Dental infections can spread to the surrounding tissue after starting at the tooth or its supporting structures. Bacteria invading the pulp and spreading to nearby tissues is the most frequent cause of dental infections. Gingivitis, which can later lead to periodontal disease, is a condition caused by infections that also affect the gums.
It is a crucial step in effective infection control and serves to stop the spread of infection. One of the primary means of infectious disease transmission is direct contact. Hand hygiene practiced properly will clear temporary microorganisms from the skin's surface. It gets rid of and kills a lot of pathogens on our hands, shielding us from a lot of infectious diseases.
- Step 1: Wet the hands and apply sufficient soap to produce a good lather.
- Step 2: Rub palms together in circular motions. Rotate both clockwise and counterclockwise.

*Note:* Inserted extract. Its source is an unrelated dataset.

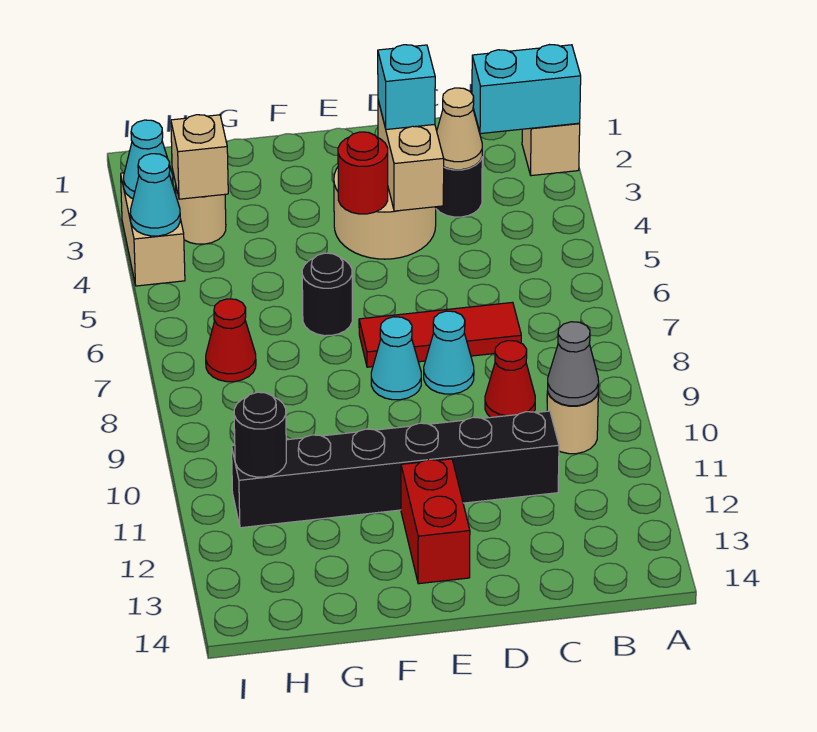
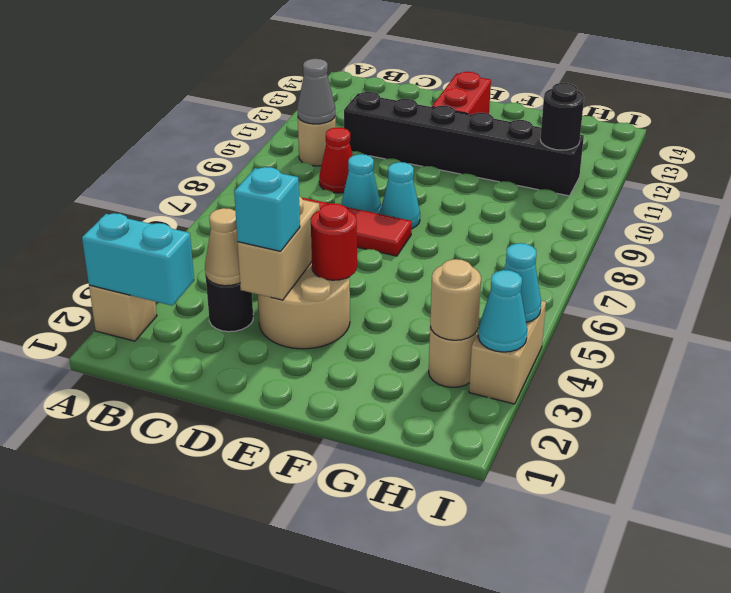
black 1x1 round brick [302,253,352,336] -> none
tan 1x1 brick [171,115,228,199] -> tan 1x1 round brick [430,259,481,340]
red 1x1 cone [206,299,256,382] -> none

- Step 3: Use the right palm to rub the back of the left hand while your fingers are intertwined through the other hand, and then switch.
- Step 4: Face the palm to palm with fingers interlaced. Then rub the palms and fingers together.

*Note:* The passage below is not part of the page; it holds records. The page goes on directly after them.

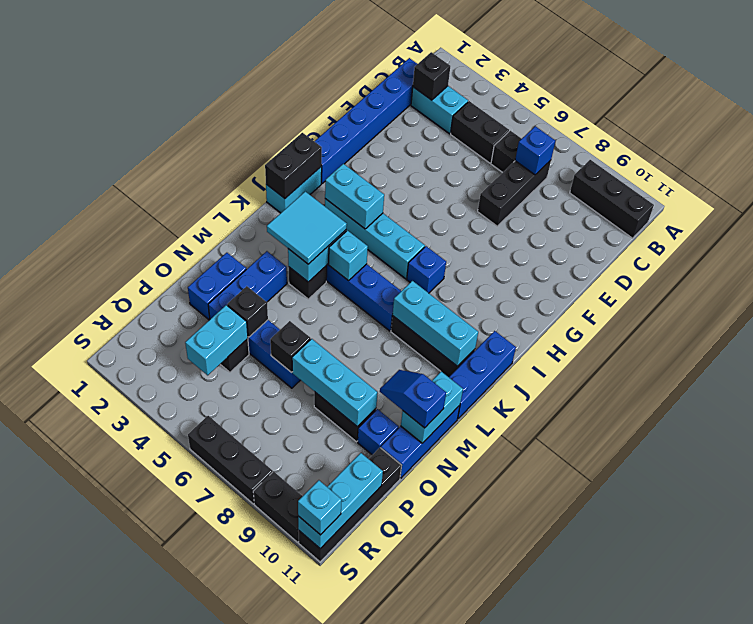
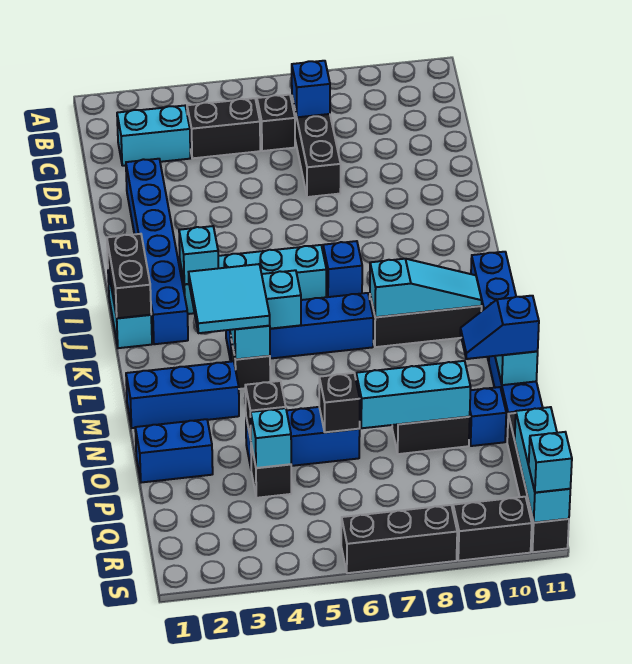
black 1x3 brick [570,160,654,238] -> none
blue 1x6 brick [314,58,417,183] -> blue 1x6 brick moved to [126,159,188,344]
black 1x1 brick [413,52,450,100] -> none
cyan 1x2 brick [325,164,384,229] -> cyan 1x1 brick [179,226,218,284]
cyan 1x3 brick [393,281,478,366] -> cyan 1x3 slope [370,259,482,317]
blue 1x3 brick [208,251,287,319] -> blue 1x3 brick turned to [126,361,239,428]
blue 1x2 brick [188,253,246,320] -> blue 1x2 brick turned to [135,419,213,483]
cyan 1x2 brick [185,305,248,375] -> cyan 1x1 brick [251,408,291,468]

- Step 5: With the right hand over and the left hand under, cup the fingers together. Rub the backs of all the fingers against the palms while they are interlocked and then vice versa.
- Step 6: Enclose the right hand around the left thumb and rub and rotate it, then switch
- Step 7: Rub the palm with the fingers, rub the fingers over the left palm in a circular motion, then right.
According to scientific research, one must scrub their hands for 20 seconds to get rid of harmful bacteria and chemicals. A shorter wash cycle will not get rid of as many germs. Be sure to scrub the hands thoroughly, paying particular attention to the palms, backs, spaces between the fingers, and area just below the fingernails.
There are three types of hand washing. They are:
- Social hand washing or routine hand washing.
- Antiseptic handwashing with an antiseptic hand wash agent.
- Surgical handwashing. In case the surgical glove is punctured or torn, elimination and eradication of transient microorganisms and a significant reduction and suppuration of the resident flora of the surgical team throughout the procedure should undertaken
The water should be warm enough for the user to wash their hands for 20 seconds without discomfort. In general, water should be between 110 and 120 degrees to be comfortable. Never let the water get hotter than 120 degrees to avoid scalding.
The efficiency of a facility will increase, and accidents will be avoided with a proper materials handling protocol. Never step over an obstruction while carrying material; always go around one. Keep a clear line of sight, avoid having anything in the way, and only lift when there is enough light. Reduce load sizes whenever possible, and adjust heavy objects to make moving them easier.
After sterilization, it has been reported that heat-sealed, plastic peel-down pouches and wrapped packs sealed in 3-mil (3/1000 inch) polyethylene overwrap remain sterile for up to nine months. After sterilization, 3-mil polyethylene is added to prolong the shelf life of infrequently used items. The sterility of supplies is maintained for at least 30 days when they are wrapped in double-thickness muslin with four layers or its equivalent. After the expiration date has passed or if the sterilized package is wet, torn, or punctured, nothing that has been sterilized should be used.